Segment Start: PASSAGE

On 19/04/2017 12:02, Florian Weimer wrote:
> On 04/19/2017 04:48 PM, Adhemerval Zanella wrote:
>>
>>
>> On 19/04/2017 06:17, Florian Weimer wrote:
>>> On 08/08/2016 10:43 PM, Adhemerval Zanella wrote:
>>>> @@ -239,14 +254,14 @@ _IO_str_seekoff (_IO_FILE *fp, _IO_off64_t offset, int dir, int mode)
>>>>      if (mode == 0 && (fp->_flags & _IO_TIED_PUT_GET))
>>>>        mode = (fp->_flags & _IO_CURRENTLY_PUTTING ? _IOS_OUTPUT : _IOS_INPUT);
>>>>    +  bool was_writing = (fp->_IO_write_ptr > fp->_IO_write_base
>>>> +             || _IO_in_put_mode (fp));
>>>> +  if (was_writing)
>>>> +    _IO_str_switch_to_get_mode (fp);
>>>
>>> This patch breaks backwards compatibility with applications which call _IO_str_seekoff directly.  This is an exported function and it was originally intended as a building block for building custom streams, so we cannot change what it does just to fit glibc's internal needs, based on how the function is called from within glibc.
>>>
>>> But if we apply this standard of backwards compatibility, we cannot make *any* changes to libio (including important security hardening) without copying most of the code first.  We have no tests which check the extended API behavior, and the interface is very much under-documented, too.
>>>
>>> What should we do here?
>>
>> Right, so should we revert the patch, reopen both bugs and rework all libio
>> in this case (which might span on multiple releases)? I know that we should
>> aim for compatibility where applicable, but I think blindly aim for it even
>> for bug/out of conformance cases adds more maintainer burden that actually
>> fixes real cases usage.
>>
>> For this specific case, the code is clearly buggy when ran a different libc
>> for a non-specific gnu extension (open_memstream). Should we still provide
>> buggy compat interfaces in this case (as we are still aiming to provide)?
> 
> Sorry, I wasn't clear.  The buggy interface is open_memstream.  Fixing that is completely fine, no compatibility symbol is required.  But _IO_str_seekoff is a completely different, allegedly public interface, and the existing callers most expect some concrete behavior from it.
> 
> A hypothetical example of the same scenario: posix_fallocate used to have a bug that it did not work on O_APPEND descriptors because pwrite64 ignored the offset for them, as required by POSIX.  We could have fixed that by changing pwrite64 not to ignore the write offset, but that's of course bogus because the specified semantics for pwrite64 require different behavior.
> 
> What I'm trying to say is that similar, but undocumented requirements might well exist for the _IO_str_seekoff function.  Hence my original comment that we'd need to make a copy first, fix the copy, and adjust internal callers to use the copy, leaving the original implementation alone.

Segment End: PASSAGE

(PROBLEM TO SOLVE)
In the libio discussion, which interface does the final message identify as the buggy one?

Segment Start: DATASET

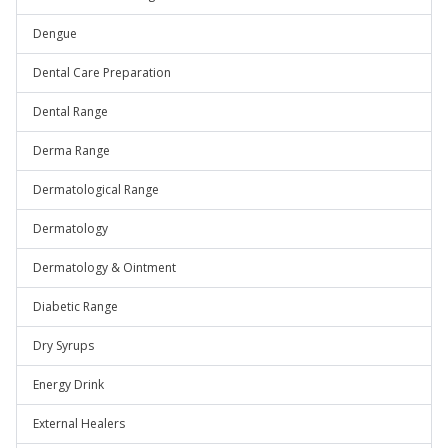
Dengue
Dental Care Preparation
Dental Range
Derma Range
Dermatological Range
Dermatology
Dermatology & Ointment
Diabetic Range
Dry Syrups
Energy Drink
External Healers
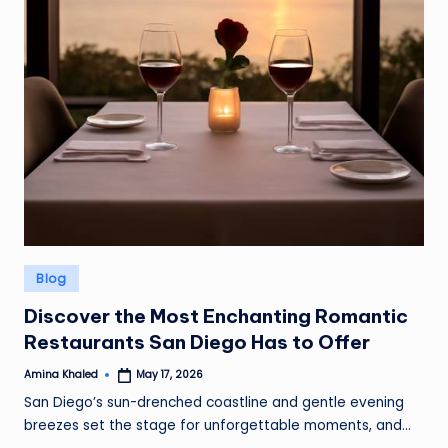
Posted
Blog
in
Discover the Most Enchanting Romantic
Restaurants San Diego Has to Offer
Amina Khaled
May 17, 2026
Posted
by
San Diego’s sun-drenched coastline and gentle evening
breezes set the stage for unforgettable moments, and…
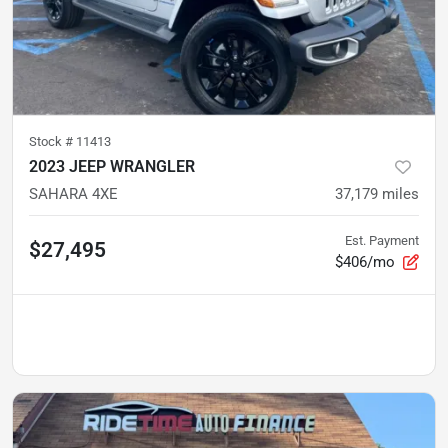
Stock #
11413
2023 JEEP WRANGLER
SAHARA 4XE
37,179
miles
Est. Payment
$27,495
$406/mo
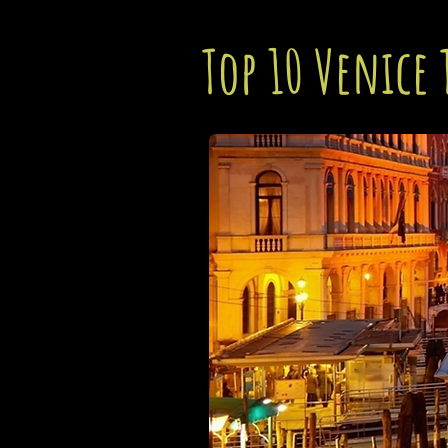
Top 10 Venice 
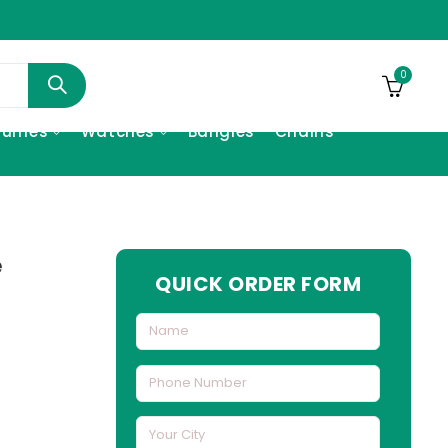
0
fumes
Watches
Bangles
Chains
e
QUICK ORDER FORM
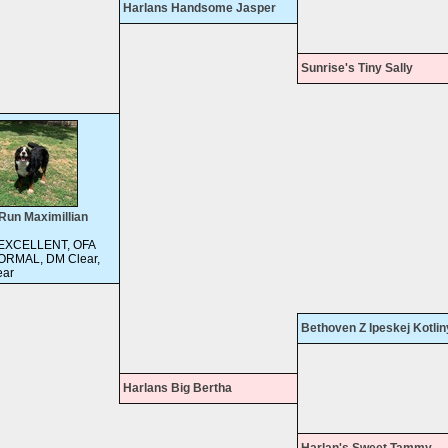
Harlans Handsome Jasper
Sunrise's Tiny Sally
Run Maximillian
 EXCELLENT, OFA
ORMAL, DM Clear,
ar
Bethoven Z Ipeskej Kotlin
Harlans Big Bertha
Harlan's Sweet Tammy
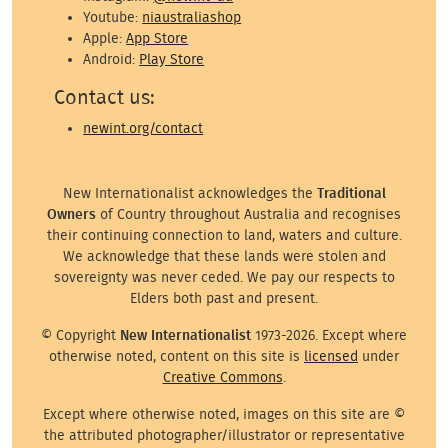
Youtube:
niaustraliashop
Apple:
App Store
Android:
Play Store
Contact us:
newint.org/contact
New Internationalist acknowledges the
Traditional
Owners
of Country throughout Australia and recognises
their continuing connection to land, waters and culture.
We acknowledge that these lands were stolen and
sovereignty was never ceded. We pay our respects to
Elders both past and present.
© Copyright
New Internationalist
1973-2026. Except where
otherwise noted, content on this site is
licensed
under
Creative Commons
.
Except where otherwise noted, images on this site are ©
the attributed photographer/illustrator or representative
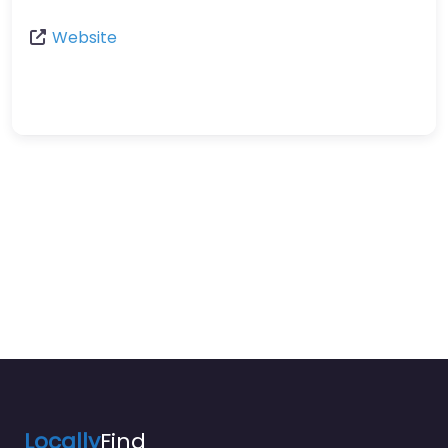
Website
Locally
Find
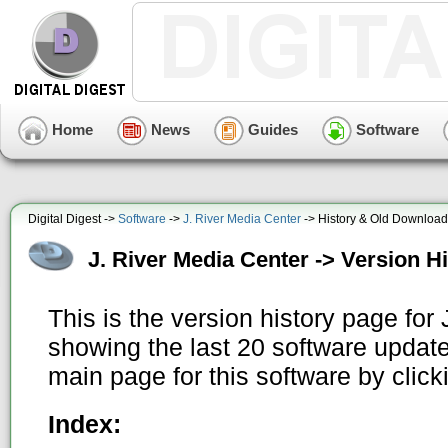
Home
News
Guides
Software
Digital Digest ->
Software
->
J. River Media Center
-> History & Old Downloa
J. River Media Center -> Version H
This is the version history page for
showing the last 20 software update
main page for this software by clic
Index:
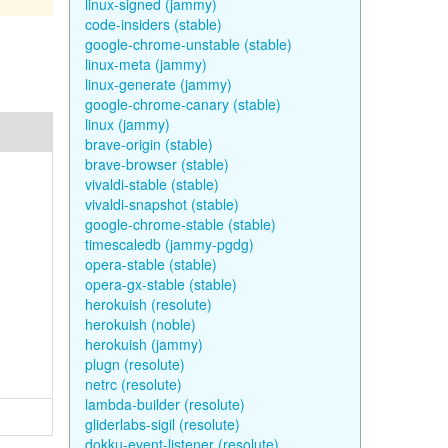
linux-signed (jammy)
code-insiders (stable)
google-chrome-unstable (stable)
linux-meta (jammy)
linux-generate (jammy)
google-chrome-canary (stable)
linux (jammy)
brave-origin (stable)
brave-browser (stable)
vivaldi-stable (stable)
vivaldi-snapshot (stable)
google-chrome-stable (stable)
timescaledb (jammy-pgdg)
opera-stable (stable)
opera-gx-stable (stable)
herokuish (resolute)
herokuish (noble)
herokuish (jammy)
plugn (resolute)
netrc (resolute)
lambda-builder (resolute)
gliderlabs-sigil (resolute)
dokku-event-listener (resolute)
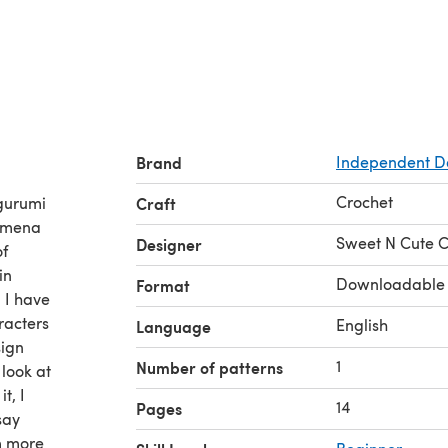
Brand
Independent D
Crochet
igurumi
Craft
nomena
Sweet N Cute C
Designer
of
in
Downloadable
Format
, I have
aracters
English
Language
sign
1
Number of patterns
 look at
t, I
14
Pages
say
am more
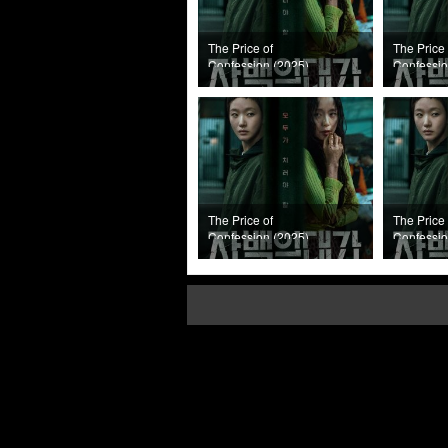
The Price of
The Price 
Confession (2025)
Confessio
Episode 8
Episode 7
The Price of
The Price 
Confession (2025)
Confessio
Episode 4
Episode 3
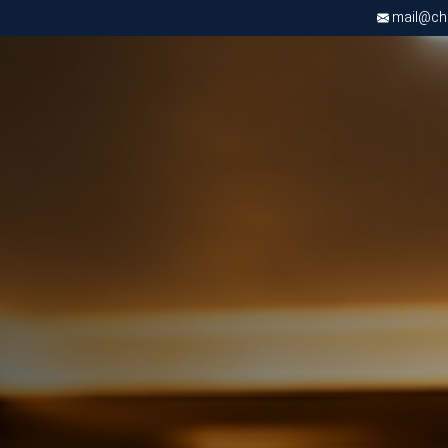
mail@chri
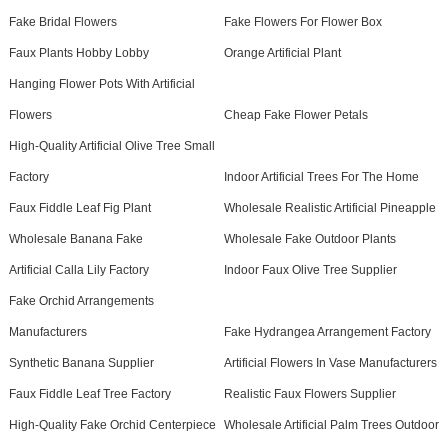
Fake Bridal Flowers
Fake Flowers For Flower Box
Faux Plants Hobby Lobby
Orange Artificial Plant
Hanging Flower Pots With Artificial
Flowers
Cheap Fake Flower Petals
High-Quality Artificial Olive Tree Small
Factory
Indoor Artificial Trees For The Home
Faux Fiddle Leaf Fig Plant
Wholesale Realistic Artificial Pineapple
Wholesale Banana Fake
Wholesale Fake Outdoor Plants
Artificial Calla Lily Factory
Indoor Faux Olive Tree Supplier
Fake Orchid Arrangements
Manufacturers
Fake Hydrangea Arrangement Factory
Synthetic Banana Supplier
Artificial Flowers In Vase Manufacturers
Faux Fiddle Leaf Tree Factory
Realistic Faux Flowers Supplier
High-Quality Fake Orchid Centerpiece
Wholesale Artificial Palm Trees Outdoor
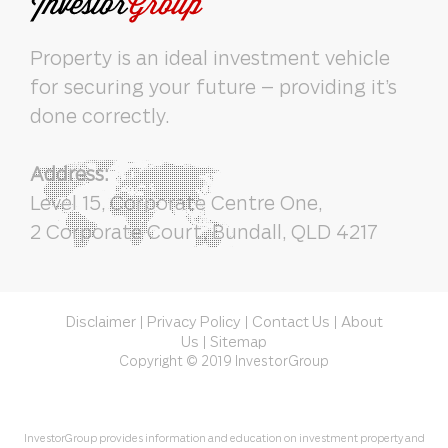
Property is an ideal investment vehicle
for securing your future – providing it’s
done correctly.
Address:
Level 15, Corporate Centre One,
2 Corporate Court, Bundall, QLD 4217
Disclaimer
Privacy Policy
Contact Us
About
|
|
|
Us
Sitemap
|
Copyright © 2019 InvestorGroup
InvestorGroup provides information and education on investment property and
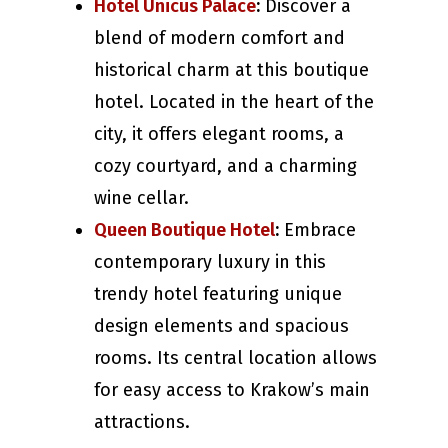
Hotel Unicus Palace
:
Discover a
blend of modern comfort and
historical charm at this boutique
hotel. Located in the heart of the
city, it offers elegant rooms, a
cozy courtyard, and a charming
wine cellar.
Queen Boutique Hotel
:
Embrace
contemporary luxury in this
trendy hotel featuring unique
design elements and spacious
rooms. Its central location allows
for easy access to Krakow’s main
attractions.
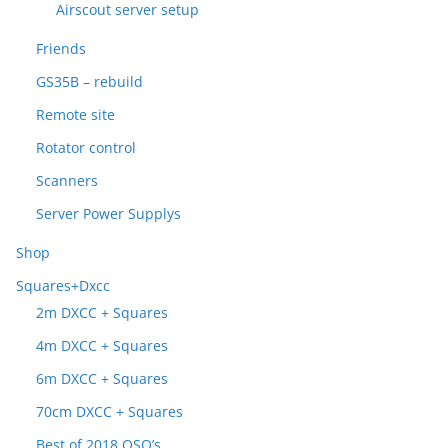
Airscout server setup
Friends
GS35B – rebuild
Remote site
Rotator control
Scanners
Server Power Supplys
Shop
Squares+Dxcc
2m DXCC + Squares
4m DXCC + Squares
6m DXCC + Squares
70cm DXCC + Squares
Best of 2018 QSO’s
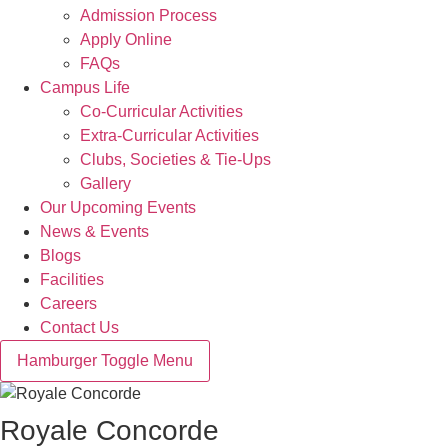
Admission Process
Apply Online
FAQs
Campus Life
Co-Curricular Activities
Extra-Curricular Activities
Clubs, Societies & Tie-Ups
Gallery
Our Upcoming Events
News & Events
Blogs
Facilities
Careers
Contact Us
Hamburger Toggle Menu
Royale Concorde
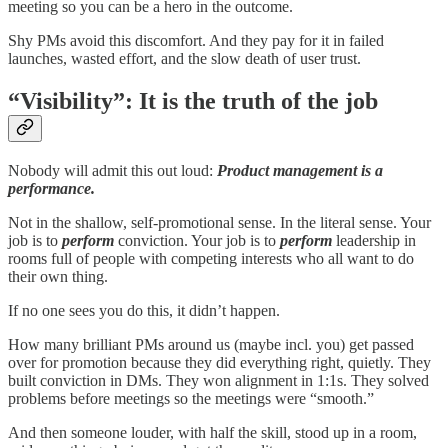
meeting so you can be a hero in the outcome.
Shy PMs avoid this discomfort. And they pay for it in failed
launches, wasted effort, and the slow death of user trust.
“Visibility”: It is the truth of the job
Nobody will admit this out loud:
Product management is a
performance.
Not in the shallow, self-promotional sense. In the literal sense. Your
job is to
perform
conviction. Your job is to
perform
leadership in
rooms full of people with competing interests who all want to do
their own thing.
If no one sees you do this, it didn’t happen.
How many brilliant PMs around us (maybe incl. you) get passed
over for promotion because they did everything right, quietly. They
built conviction in DMs. They won alignment in 1:1s. They solved
problems before meetings so the meetings were “smooth.”
And then someone louder, with half the skill, stood up in a room,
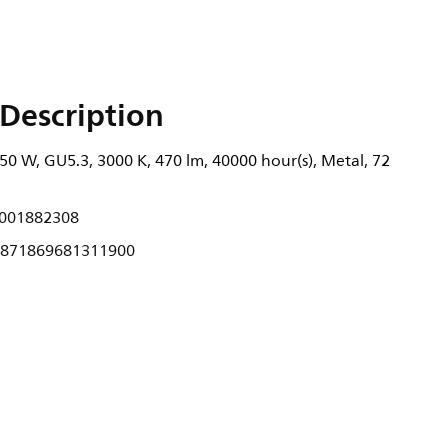
Description
0 W, GU5.3, 3000 K, 470 lm, 40000 hour(s), Metal, 72
001882308
871869681311900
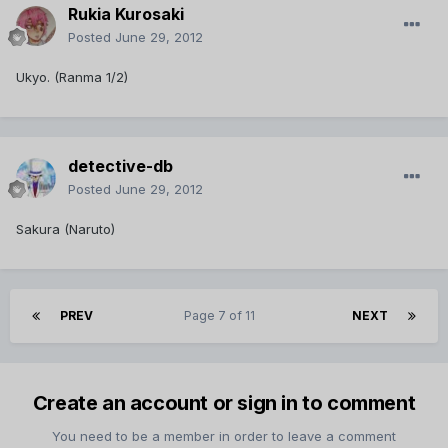
Rukia Kurosaki
Posted
June 29, 2012
Ukyo. (Ranma 1/2)
detective-db
Posted
June 29, 2012
Sakura (Naruto)
PREV
Page 7 of 11
NEXT
Create an account or sign in to comment
You need to be a member in order to leave a comment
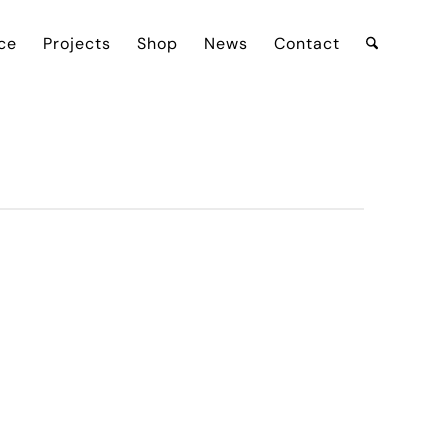
ce
Projects
Shop
News
Contact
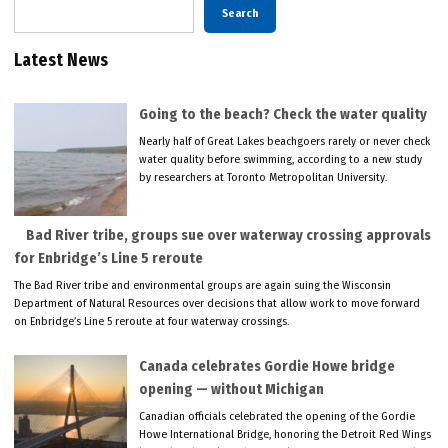
Search
Latest News
Going to the beach? Check the water quality
Nearly half of Great Lakes beachgoers rarely or never check
water quality before swimming, according to a new study
by researchers at Toronto Metropolitan University.
Bad River tribe, groups sue over waterway crossing approvals
for Enbridge’s Line 5 reroute
The Bad River tribe and environmental groups are again suing the Wisconsin
Department of Natural Resources over decisions that allow work to move forward
on Enbridge’s Line 5 reroute at four waterway crossings.
Canada celebrates Gordie Howe bridge
opening — without Michigan
Canadian officials celebrated the opening of the Gordie
Howe International Bridge, honoring the Detroit Red Wings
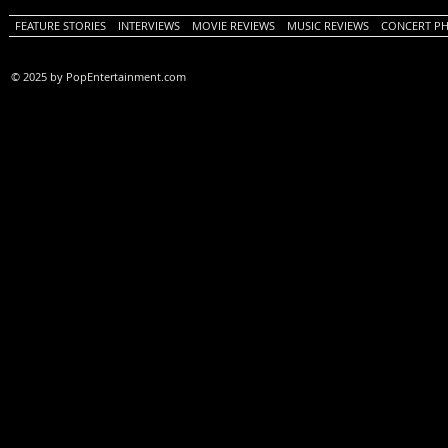
FEATURE STORIES
INTERVIEWS
MOVIE REVIEWS
MUSIC REVIEWS
CONCERT P
© 2025 by PopEntertainment.com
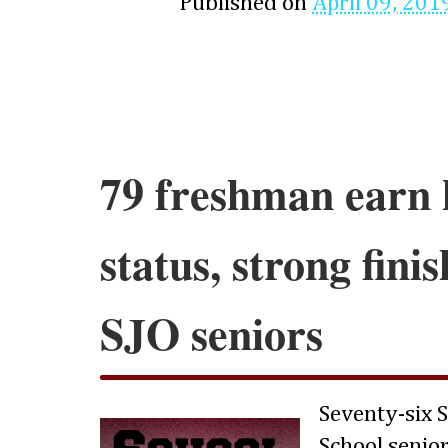
Published on
April 09, 201
79 freshman earn 
status, strong fini
SJO seniors
Seventy-six 
School senio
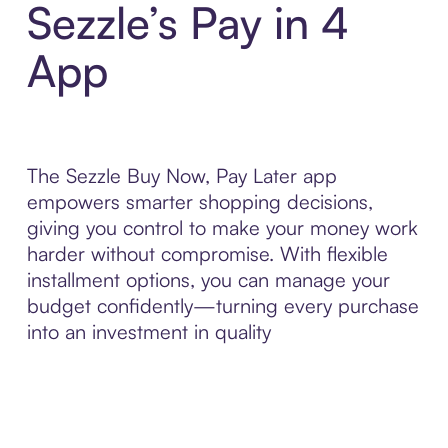
Sezzle’s Pay in 4
App
The Sezzle Buy Now, Pay Later app
empowers smarter shopping decisions,
giving you control to make your money work
harder without compromise. With flexible
installment options, you can manage your
budget confidently—turning every purchase
into an investment in quality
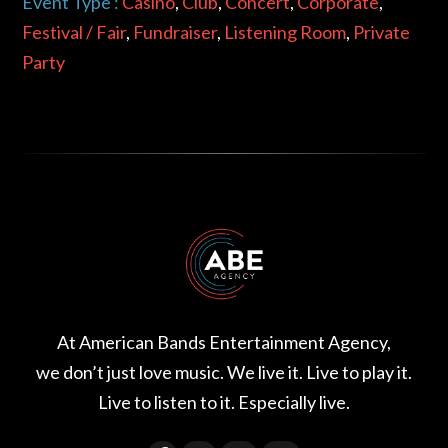
Event Type :
Casino
,
Club
,
Concert
,
Corporate
,
Festival / Fair
,
Fundraiser
,
Listening Room
,
Private
Party
At American Bands Entertainment Agency,
we don’t just love music. We live it. Live to play it.
Live to listen to it. Especially live.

Segment End: DATASET

(WRITTEN ANSWER)
open_memstream